╭─ DATA PROVIDED

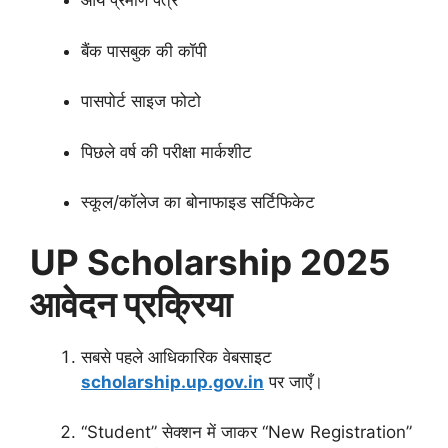
आय प्रमाण पत्र
बैंक पासबुक की कॉपी
पासपोर्ट साइज फोटो
पिछले वर्ष की परीक्षा मार्कशीट
स्कूल/कॉलेज का बोनाफाइड सर्टिफिकेट
UP Scholarship 2025
आवेदन प्रक्रिया
सबसे पहले आधिकारिक वेबसाइट
scholarship.up.gov.in
पर जाएँ।
“Student” सेक्शन में जाकर “New Registration”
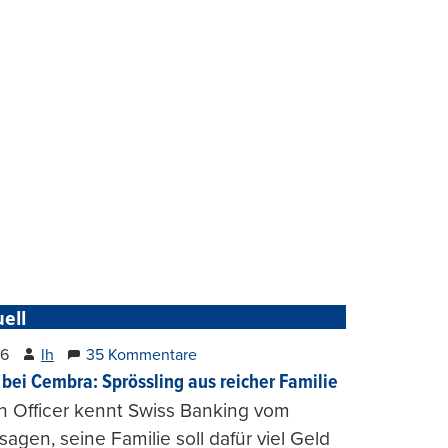
ell
26
lh
35 Kommentare
 bei Cembra: Sprössling aus reicher Familie
h Officer kennt Swiss Banking vom
agen, seine Familie soll dafür viel Geld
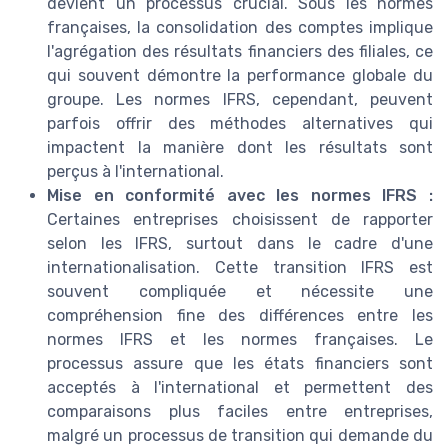
devient un processus crucial. Sous les normes
françaises, la consolidation des comptes implique
l'agrégation des résultats financiers des filiales, ce
qui souvent démontre la performance globale du
groupe. Les normes IFRS, cependant, peuvent
parfois offrir des méthodes alternatives qui
impactent la manière dont les résultats sont
perçus à l'international.
Mise en conformité avec les normes IFRS :
Certaines entreprises choisissent de rapporter
selon les IFRS, surtout dans le cadre d'une
internationalisation. Cette transition IFRS est
souvent compliquée et nécessite une
compréhension fine des différences entre les
normes IFRS et les normes françaises. Le
processus assure que les états financiers sont
acceptés à l'international et permettent des
comparaisons plus faciles entre entreprises,
malgré un processus de transition qui demande du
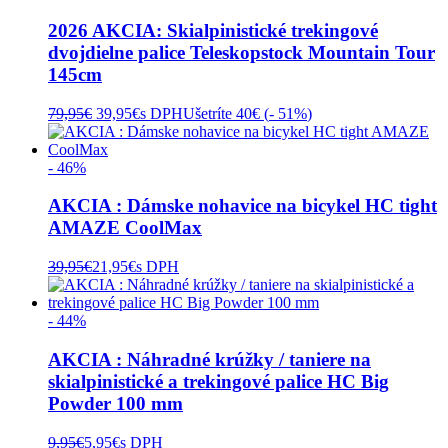
2026 AKCIA: Skialpinistické trekingové
dvojdielne palice Teleskopstock Mountain Tour
145cm
Pôvodná
Aktuálna
79,95
€
39,95
€
s DPH
Ušetríte 40€ (
- 51%
)
cena
cena
bola:
je:
79,95€.
39,95€.
- 46%
AKCIA : Dámske nohavice na bicykel HC tight
AMAZE CoolMax
39,95
€
21,95
€
s DPH
- 44%
AKCIA : Náhradné krúžky / taniere na
skialpinistické a trekingové palice HC Big
Powder 100 mm
9,95
€
5,95
€
s DPH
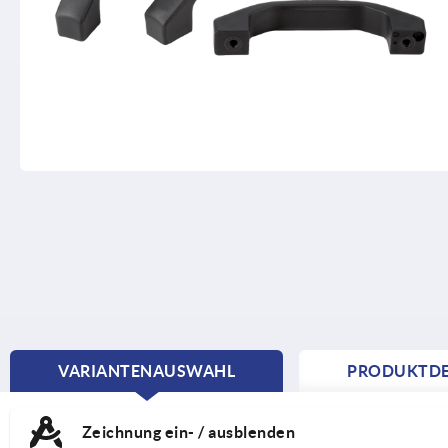
VARIANTENAUSWAHL
PRODUKTDE
CURRENT
TAB:
Zeichnung ein- / ausblenden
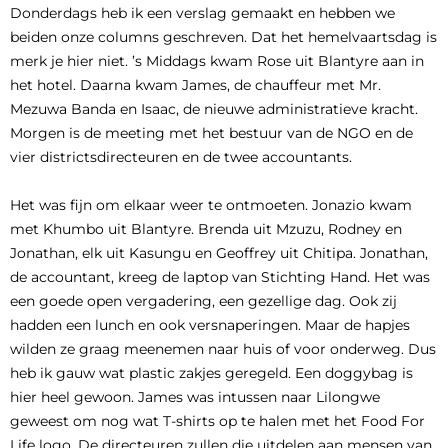
Donderdags heb ik een verslag gemaakt en hebben we
beiden onze columns geschreven. Dat het hemelvaartsdag is
merk je hier niet. ’s Middags kwam Rose uit Blantyre aan in
het hotel. Daarna kwam James, de chauffeur met Mr.
Mezuwa Banda en Isaac, de nieuwe administratieve kracht.
Morgen is de meeting met het bestuur van de NGO en de
vier districtsdirecteuren en de twee accountants.
Het was fijn om elkaar weer te ontmoeten. Jonazio kwam
met Khumbo uit Blantyre. Brenda uit Mzuzu, Rodney en
Jonathan, elk uit Kasungu en Geoffrey uit Chitipa. Jonathan,
de accountant, kreeg de laptop van Stichting Hand. Het was
een goede open vergadering, een gezellige dag. Ook zij
hadden een lunch en ook versnaperingen. Maar de hapjes
wilden ze graag meenemen naar huis of voor onderweg. Dus
heb ik gauw wat plastic zakjes geregeld. Een doggybag is
hier heel gewoon. James was intussen naar Lilongwe
geweest om nog wat T-shirts op te halen met het Food For
Life logo. De directeuren zullen die uitdelen aan mensen van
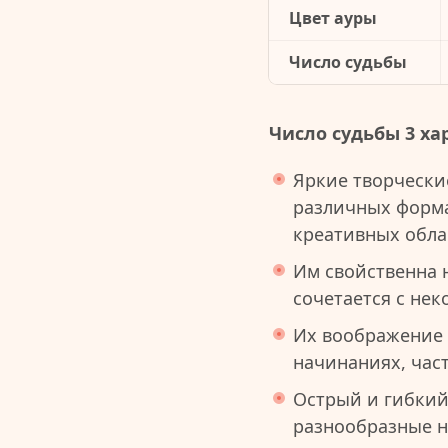
Цвет ауры
Число судьбы
Число судьбы 3 ха
Яркие творчески
различных форма
креативных обла
Им свойственна 
сочетается с не
Их воображение 
начинаниях, час
Острый и гибкий
разнообразные н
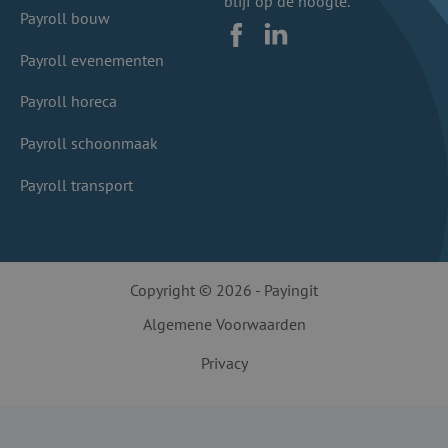
blijf op de hoogte.
Payroll bouw
Facebook
LinkedIn
Payroll evenementen
Payroll horeca
Payroll schoonmaak
Payroll transport
Copyright © 2026 - Payingit
Algemene Voorwaarden
Privacy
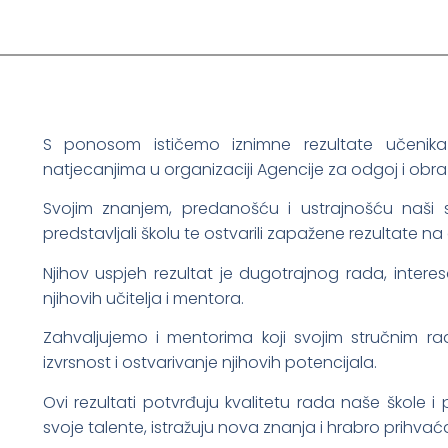
S ponosom ističemo iznimne rezultate učeni
natjecanjima u organizaciji Agencije za odgoj i obr
Svojim znanjem, predanošću i ustrajnošću naši s
predstavljali školu te ostvarili zapažene rezultate na
Njihov uspjeh rezultat je dugotrajnog rada, inter
njihovih učitelja i mentora.
Zahvaljujemo i mentorima koji svojim stručnim 
izvrsnost i ostvarivanje njihovih potencijala.
Ovi rezultati potvrđuju kvalitetu rada naše škole i
svoje talente, istražuju nova znanja i hrabro prihvać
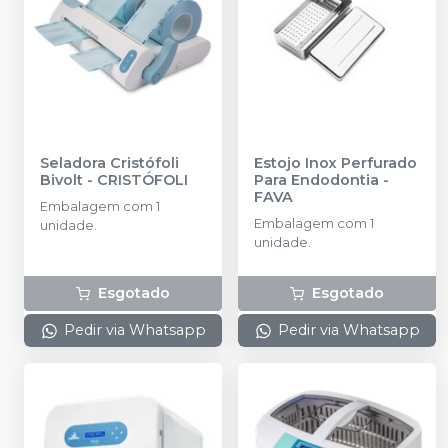
Seladora Cristófoli
Estojo Inox Perfurado
Bivolt
-
CRISTÓFOLI
Para Endodontia
-
FAVA
Embalagem com 1
Embalagem com 1
unidade.
unidade.
Esgotado
Esgotado
Pedir via Whatsapp
Pedir via Whatsapp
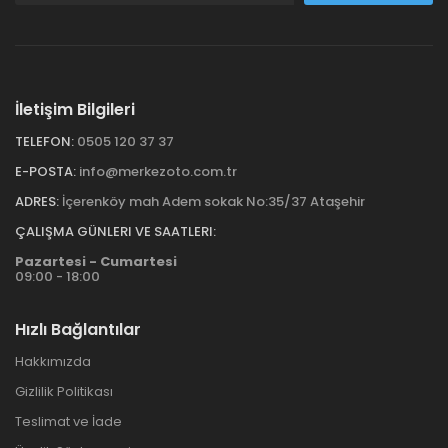
İletişim Bilgileri
TELEFON:
0505 120 37 37
E-POSTA:
info@merkezoto.com.tr
ADRES:
İçerenköy mah Adem sokak No:35/37 Ataşehir
ÇALIŞMA GÜNLERI VE SAATLERI:
Pazartesi - Cumartesi
09:00 - 18:00
Hızlı Bağlantılar
Hakkımızda
Gizlilik Politikası
Teslimat ve İade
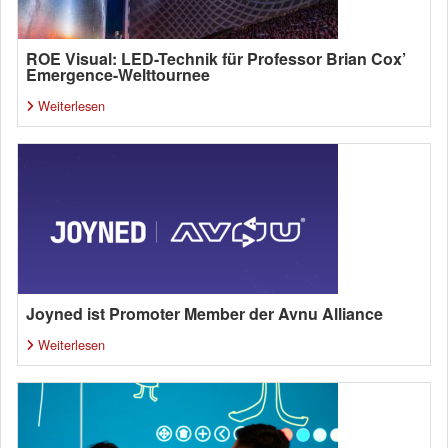
ROE Visual: LED-Technik für Professor Brian Cox’
Emergence-Welttournee
Weiterlesen
Joyned ist Promoter Member der Avnu Alliance
Weiterlesen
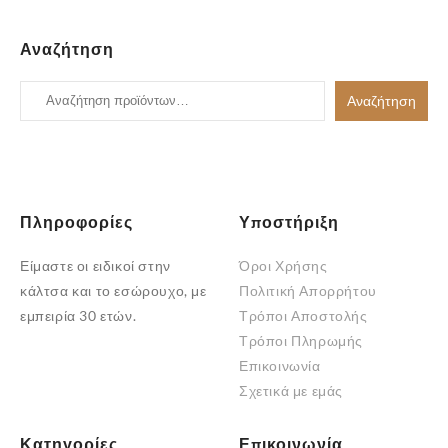
Αναζήτηση
Αναζήτηση
Αναζήτηση
για:
Πληροφορίες
Υποστήριξη
Είμαστε οι ειδικοί στην
Όροι Χρήσης
κάλτσα και το εσώρουχο, με
Πολιτική Απορρήτου
εμπειρία 30 ετών.
Τρόποι Αποστολής
Τρόποι Πληρωμής
Επικοινωνία
Σχετικά με εμάς
Κατηγορίες
Επικοινωνία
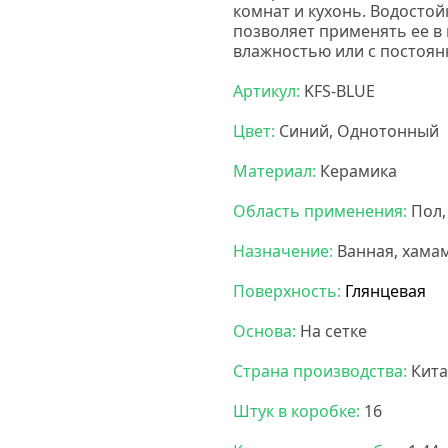
комнат и кухонь.
Водостой
позволяет применять ее 
влажностью или с постоян
Артикул:
KFS-BLUE
Цвет:
Синий, Однотонный
Материал:
Керамика
Область применения:
Пол,
Назначение:
Ванная, хамам
Поверхность:
Глянцевая
Основа:
На сетке
Страна производства:
Кита
Штук в коробке:
16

╰─

EXERCISE DETAILS: All lines above from the one with "internationalisation. Cette transition" to the one with "malgré un processus", inclusive, should be copied exactly, and no other lines.

RESULT OF THE EXERCISE:
internationalisation. Cette transition IFRS est
souvent compliquée et nécessite une
compréhension fine des différences entre les
normes IFRS et les normes françaises. Le
processus assure que les états financiers sont
acceptés à l'international et permettent des
comparaisons plus faciles entre entreprises,
malgré un processus de transition qui demande du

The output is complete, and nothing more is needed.